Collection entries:
::::
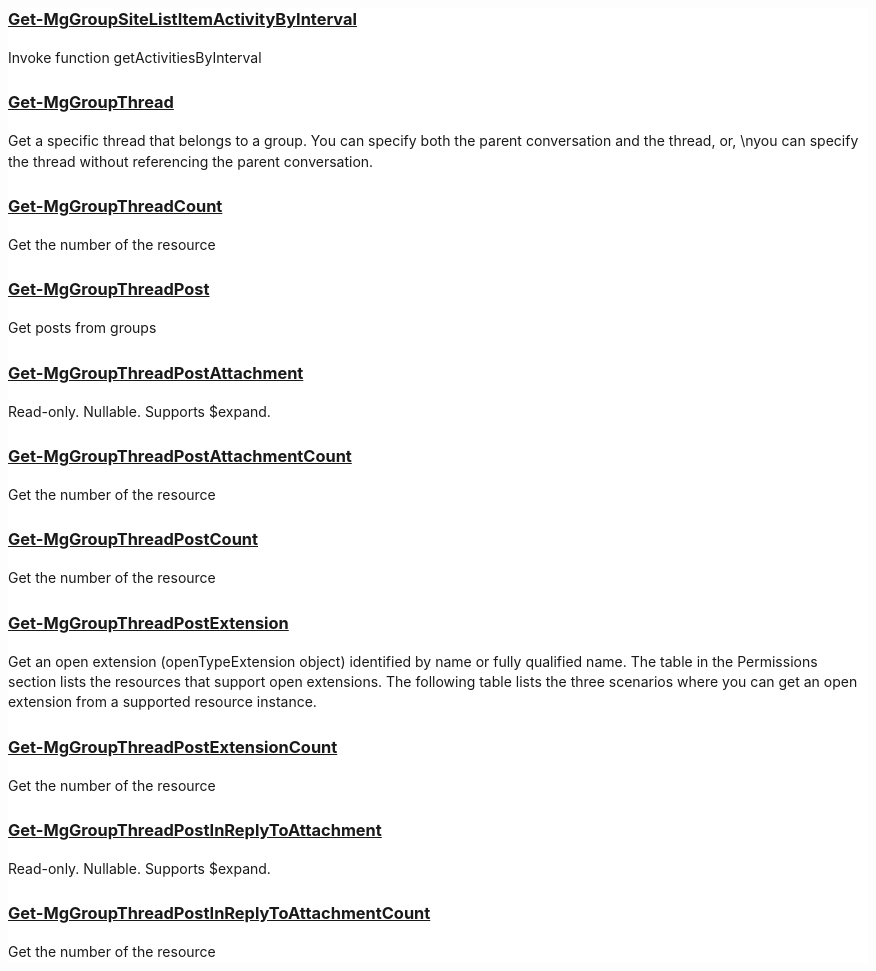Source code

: ### [Get-MgGroupSiteListItemActivityByInterval](Get-MgGroupSiteListItemActivityByInterval.md)
Invoke function getActivitiesByInterval

### [Get-MgGroupThread](Get-MgGroupThread.md)
Get a specific thread that belongs to a group.
You can specify both the parent conversation and the thread, or, \nyou can specify the thread without referencing the parent conversation.

### [Get-MgGroupThreadCount](Get-MgGroupThreadCount.md)
Get the number of the resource

### [Get-MgGroupThreadPost](Get-MgGroupThreadPost.md)
Get posts from groups

### [Get-MgGroupThreadPostAttachment](Get-MgGroupThreadPostAttachment.md)
Read-only.
Nullable.
Supports $expand.

### [Get-MgGroupThreadPostAttachmentCount](Get-MgGroupThreadPostAttachmentCount.md)
Get the number of the resource

### [Get-MgGroupThreadPostCount](Get-MgGroupThreadPostCount.md)
Get the number of the resource

### [Get-MgGroupThreadPostExtension](Get-MgGroupThreadPostExtension.md)
Get an open extension (openTypeExtension object) identified by name or fully qualified name.
The table in the Permissions section lists the resources that support open extensions.
The following table lists the three scenarios where you can get an open extension from a supported resource instance.

### [Get-MgGroupThreadPostExtensionCount](Get-MgGroupThreadPostExtensionCount.md)
Get the number of the resource

### [Get-MgGroupThreadPostInReplyToAttachment](Get-MgGroupThreadPostInReplyToAttachment.md)
Read-only.
Nullable.
Supports $expand.

### [Get-MgGroupThreadPostInReplyToAttachmentCount](Get-MgGroupThreadPostInReplyToAttachmentCount.md)
Get the number of the resource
::::
Task details ::
What is needed here is an exact transcription of every record above, with images excluded.

Task answer ::
Source code

: ### [Get-MgGroupSiteListItemActivityByInterval](Get-MgGroupSiteListItemActivityByInterval.md)
Invoke function getActivitiesByInterval

### [Get-MgGroupThread](Get-MgGroupThread.md)
Get a specific thread that belongs to a group.
You can specify both the parent conversation and the thread, or, \nyou can specify the thread without referencing the parent conversation.

### [Get-MgGroupThreadCount](Get-MgGroupThreadCount.md)
Get the number of the resource

### [Get-MgGroupThreadPost](Get-MgGroupThreadPost.md)
Get posts from groups

### [Get-MgGroupThreadPostAttachment](Get-MgGroupThreadPostAttachment.md)
Read-only.
Nullable.
Supports $expand.

### [Get-MgGroupThreadPostAttachmentCount](Get-MgGroupThreadPostAttachmentCount.md)
Get the number of the resource

### [Get-MgGroupThreadPostCount](Get-MgGroupThreadPostCount.md)
Get the number of the resource

### [Get-MgGroupThreadPostExtension](Get-MgGroupThreadPostExtension.md)
Get an open extension (openTypeExtension object) identified by name or fully qualified name.
The table in the Permissions section lists the resources that support open extensions.
The following table lists the three scenarios where you can get an open extension from a supported resource instance.

### [Get-MgGroupThreadPostExtensionCount](Get-MgGroupThreadPostExtensionCount.md)
Get the number of the resource

### [Get-MgGroupThreadPostInReplyToAttachment](Get-MgGroupThreadPostInReplyToAttachment.md)
Read-only.
Nullable.
Supports $expand.

### [Get-MgGroupThreadPostInReplyToAttachmentCount](Get-MgGroupThreadPostInReplyToAttachmentCount.md)
Get the number of the resource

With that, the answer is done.